Comment: A number of commenters asked for clarification of the term "law" and the phrase "required by law" for purposes of the provision permitting uses or disclosures that are required by law. Some of the commenters noted that "state law" was a defined term in Part 160 of the NPRM and that the terms should be used consistently. Other commenters were concerned about differentiating between laws that required a use or disclosure and those that merely authorize or permit a use or disclosure. A number of commenters recommended that the final rule include a definitive list of the laws that mandate a use or disclosure of protected health information.

Response: In the final rule, we clarify that, consistent with the "state law" definition in § 160.202, "law" is intended to be read broadly to include the full array of binding legal authority, such as constitutions, statutes, rules, regulations, common law, or other governmental actions having the effect of law. However, for the purposes of § 164.512(a), law is not limited to state action; rather, it encompasses federal, state or local actions with legally binding effect, as well as those by territorial and tribal governments.

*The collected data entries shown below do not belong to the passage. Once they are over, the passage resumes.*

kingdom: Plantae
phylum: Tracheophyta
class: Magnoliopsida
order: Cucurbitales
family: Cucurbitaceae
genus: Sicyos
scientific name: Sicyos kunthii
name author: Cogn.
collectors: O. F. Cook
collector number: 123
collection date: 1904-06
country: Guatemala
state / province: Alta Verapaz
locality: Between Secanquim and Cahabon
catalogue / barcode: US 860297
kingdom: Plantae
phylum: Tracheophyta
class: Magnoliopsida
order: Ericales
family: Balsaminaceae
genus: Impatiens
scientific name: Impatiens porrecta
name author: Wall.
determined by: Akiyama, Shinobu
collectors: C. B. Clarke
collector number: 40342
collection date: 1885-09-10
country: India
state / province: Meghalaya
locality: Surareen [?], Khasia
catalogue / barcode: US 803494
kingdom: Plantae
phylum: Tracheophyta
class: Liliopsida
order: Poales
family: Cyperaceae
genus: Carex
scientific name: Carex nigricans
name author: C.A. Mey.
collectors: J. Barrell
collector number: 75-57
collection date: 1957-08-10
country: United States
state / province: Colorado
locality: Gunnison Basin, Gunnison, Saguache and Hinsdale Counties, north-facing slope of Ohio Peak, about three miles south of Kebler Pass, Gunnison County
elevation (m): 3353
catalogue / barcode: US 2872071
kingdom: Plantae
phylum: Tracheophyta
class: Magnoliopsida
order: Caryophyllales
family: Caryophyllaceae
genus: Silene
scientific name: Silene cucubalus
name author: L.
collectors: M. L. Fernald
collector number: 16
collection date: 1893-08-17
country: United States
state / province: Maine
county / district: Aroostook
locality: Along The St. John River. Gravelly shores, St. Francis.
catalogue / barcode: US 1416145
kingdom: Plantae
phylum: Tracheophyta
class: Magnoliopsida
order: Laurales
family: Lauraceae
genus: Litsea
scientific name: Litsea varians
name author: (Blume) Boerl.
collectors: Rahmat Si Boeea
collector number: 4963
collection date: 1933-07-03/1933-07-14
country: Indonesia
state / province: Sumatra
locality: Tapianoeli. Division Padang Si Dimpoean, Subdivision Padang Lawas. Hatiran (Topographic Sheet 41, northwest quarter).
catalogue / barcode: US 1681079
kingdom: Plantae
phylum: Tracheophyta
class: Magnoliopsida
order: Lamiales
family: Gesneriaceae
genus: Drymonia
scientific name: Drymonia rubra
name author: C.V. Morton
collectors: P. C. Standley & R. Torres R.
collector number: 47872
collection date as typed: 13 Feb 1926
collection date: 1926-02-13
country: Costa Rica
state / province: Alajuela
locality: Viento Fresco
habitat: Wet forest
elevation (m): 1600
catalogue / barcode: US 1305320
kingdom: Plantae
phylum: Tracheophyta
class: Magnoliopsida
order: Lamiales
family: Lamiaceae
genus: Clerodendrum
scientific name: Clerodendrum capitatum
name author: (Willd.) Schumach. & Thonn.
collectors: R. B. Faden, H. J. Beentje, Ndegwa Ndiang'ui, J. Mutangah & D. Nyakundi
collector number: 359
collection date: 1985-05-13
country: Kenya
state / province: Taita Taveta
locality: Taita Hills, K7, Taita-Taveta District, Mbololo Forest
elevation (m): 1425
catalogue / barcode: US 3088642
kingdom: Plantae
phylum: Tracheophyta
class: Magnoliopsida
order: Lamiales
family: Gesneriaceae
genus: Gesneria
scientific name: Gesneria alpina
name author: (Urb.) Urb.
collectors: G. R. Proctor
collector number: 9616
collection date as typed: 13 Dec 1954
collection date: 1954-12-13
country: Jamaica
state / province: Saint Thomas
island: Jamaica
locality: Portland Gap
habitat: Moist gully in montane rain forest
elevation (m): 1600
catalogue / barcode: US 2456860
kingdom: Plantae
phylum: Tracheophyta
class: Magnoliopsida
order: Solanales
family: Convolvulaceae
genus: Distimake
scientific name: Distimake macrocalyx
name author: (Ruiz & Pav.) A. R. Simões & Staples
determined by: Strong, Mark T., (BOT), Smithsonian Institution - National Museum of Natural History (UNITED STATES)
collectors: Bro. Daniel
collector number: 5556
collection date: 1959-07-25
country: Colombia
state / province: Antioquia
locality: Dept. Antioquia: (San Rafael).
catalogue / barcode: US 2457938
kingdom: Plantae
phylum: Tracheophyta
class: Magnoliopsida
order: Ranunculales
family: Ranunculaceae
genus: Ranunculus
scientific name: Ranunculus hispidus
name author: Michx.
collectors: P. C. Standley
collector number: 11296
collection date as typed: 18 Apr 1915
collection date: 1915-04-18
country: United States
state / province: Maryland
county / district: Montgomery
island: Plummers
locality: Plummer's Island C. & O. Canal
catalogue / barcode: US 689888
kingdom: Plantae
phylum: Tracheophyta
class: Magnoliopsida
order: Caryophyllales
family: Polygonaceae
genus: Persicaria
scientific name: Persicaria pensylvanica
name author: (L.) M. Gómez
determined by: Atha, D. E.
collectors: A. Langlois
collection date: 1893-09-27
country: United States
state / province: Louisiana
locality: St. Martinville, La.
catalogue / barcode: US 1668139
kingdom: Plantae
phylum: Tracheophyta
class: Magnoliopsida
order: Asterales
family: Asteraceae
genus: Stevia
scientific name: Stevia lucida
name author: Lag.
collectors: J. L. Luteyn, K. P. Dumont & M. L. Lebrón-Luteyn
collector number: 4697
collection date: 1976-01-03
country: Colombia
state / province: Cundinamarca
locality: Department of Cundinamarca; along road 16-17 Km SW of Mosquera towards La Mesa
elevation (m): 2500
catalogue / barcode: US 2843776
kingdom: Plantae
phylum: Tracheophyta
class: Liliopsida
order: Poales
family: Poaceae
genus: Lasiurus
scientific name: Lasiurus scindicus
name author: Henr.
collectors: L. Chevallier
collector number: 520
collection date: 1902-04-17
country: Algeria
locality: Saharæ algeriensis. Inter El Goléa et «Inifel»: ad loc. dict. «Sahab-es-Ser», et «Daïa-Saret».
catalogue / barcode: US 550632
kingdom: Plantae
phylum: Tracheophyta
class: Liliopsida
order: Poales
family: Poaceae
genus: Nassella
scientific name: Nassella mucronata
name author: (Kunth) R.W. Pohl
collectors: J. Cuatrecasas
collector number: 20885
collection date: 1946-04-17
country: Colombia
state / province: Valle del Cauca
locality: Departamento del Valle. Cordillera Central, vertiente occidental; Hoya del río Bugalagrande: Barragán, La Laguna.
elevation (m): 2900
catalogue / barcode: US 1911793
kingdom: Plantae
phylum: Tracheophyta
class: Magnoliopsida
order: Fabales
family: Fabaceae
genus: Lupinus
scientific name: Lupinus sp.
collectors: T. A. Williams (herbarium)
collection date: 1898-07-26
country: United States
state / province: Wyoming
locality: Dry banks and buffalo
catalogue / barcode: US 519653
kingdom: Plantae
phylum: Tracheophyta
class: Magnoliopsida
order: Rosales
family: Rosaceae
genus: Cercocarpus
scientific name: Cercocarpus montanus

For more detail on the meaning of "required by law," see § 164.501. Only where the law imposes a duty on the health care professional to report would the disclosure be considered to be required by law.

The final rule does not include a definitive list of the laws that contain legal mandates for disclosures of protected health information. In light of the breadth of the term "law" and number of federal, state, local, and territorial or tribal authorities that may engage in the promulgation of binding legal authority, it would be impossible to compile and maintain such a list. Covered entities have an independent duty to be aware of their legal obligations to federal, state, local and territorial or tribal authorities. The rule's approach is simply intended to avoid any obstruction to the health plan or covered health care provider's ability to comply with its existing legal obligations.

Comment: A number of commenters recommended that the rule compel covered entities to use or disclose protected health information as required by law. They expressed concern that covered entities could refuse or delay compliance with legally mandated disclosures by misplaced reliance on a rule that permits, but does not require, a use or disclosure required by other law.

Response: We do not agree that the final rule should require covered entities to comply with uses or disclosures of protected health information mandated by law. The purpose of this rule is to protect privacy, and to allow those disclosures consistent with sound public policy. Consistent with this purpose, we mandate disclosure only to the individual who is the subject of the information, and for purposes of enforcing the rule. Where a law imposes a legal duty on the covered entity to use or disclose protected health information, it is sufficient that the privacy rule permit the covered entity to comply with such law. The enforcement of that legal duty, however, is a matter for that other law.